**Passage shown**
::::::::

Euell Theophilus Gibbons (September 8, 1911 – December 29, 1975) was an outdoorsman and early health food advocate, promoting eating wild foods during the 1960s.

Early career
Gibbons was born in Clarksville, Texas, on September 8, 1911, and spent much of his youth in the hilly terrain of northwestern New Mexico. His father drifted from job to job, usually taking his family (a wife and four children) with him.

During one difficult interval of homesteading, Gibbons began foraging for local plants and berries to supplement the family diet. After leaving home at 15, he drifted throughout the Southwest, finding work as a dairyman, carpenter, trapper, gold panner, and cowboy. The early years of the Dust Bowl era found Gibbons in California, where he lived as a self-described “bindle stiff” (hobo) and, in sympathy with labor causes, began writing Communist Party leaflets. Later in the 1930s he settled in Seattle, served a stint in the Army, married, and worked as a carpenter, surveyor, and boatbuilder.

During the late 1930s, Gibbons was still giving "more time to his political activity than to his work, and more time to wild food than to politics." After the Soviet Union invaded Poland in 1939, however, he renounced Communism and spent most of World War II in Hawaii, building and repairing boats for the Navy. His first marriage, Gibbons recalled, became a "casualty of the war," and in the postwar years he chose the life of a beachcomber on the Hawaiian Islands.

::::::::

Collection entries

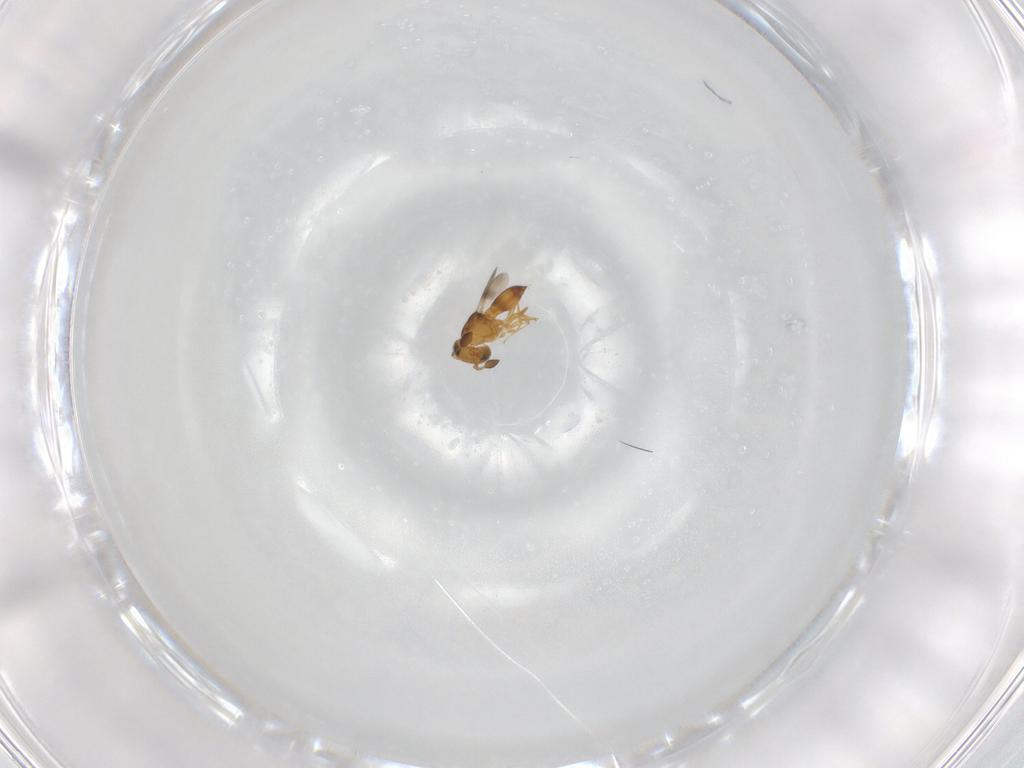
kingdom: Animalia
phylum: Arthropoda
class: Insecta
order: Hymenoptera
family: Scelionidae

::::::::

**Exercise set**
A: Set down the Euell Gibbons passage word for word, everything from "Euell Theophilus Gibbons" down to "children) with him.".
B: Resume the account of Euell Gibbons's life, starting after its last sentence.
This material has no connection to the passage about Euell Gibbons.

**Results for each task**
A:
Euell Theophilus Gibbons (September 8, 1911 – December 29, 1975) was an outdoorsman and early health food advocate, promoting eating wild foods during the 1960s.

Early career
Gibbons was born in Clarksville, Texas, on September 8, 1911, and spent much of his youth in the hilly terrain of northwestern New Mexico. His father drifted from job to job, usually taking his family (a wife and four children) with him.

B:
After entering the University of Hawaii as a 36-year-old freshman, Gibbons majored in anthropology and won the university's creative-writing prize. In 1948, he married Freda Fryer, a teacher, and both decided to join the Society of Friends (the Quakers), stating "I became a Quaker because it was the only group I could join without pretending to have beliefs that I didn't have or concealing beliefs that I did have."

They relocated to the mainland in 1953, where, after a failed attempt to found a cooperative agricultural community in Indiana, Gibbons became a staff member at Pendle Hill Quaker Study Center near Philadelphia, cooking breakfast for everyone every day. Around 1960, through his wife's urging and support, he followed through on his earlier aspirations and turned to writing.

Literary career and celebrity
At the request of a New York literary agent, Gibbons agreed to rework the draft of his novel (about a schoolteacher who wowed café society with opulent meals of foraged foodstuffs) into a straightforward book on wild food. Capitalizing on the growing return-to-nature movement in 1962, the resulting work, Stalking the Wild Asparagus, was an instant success. Gibbons followed it up with the cookbooks Stalking the Blue-Eyed Scallop in 1964 and Stalking the Healthful Herbs in 1966. He was widely published in various magazines, including two pieces in National Geographic.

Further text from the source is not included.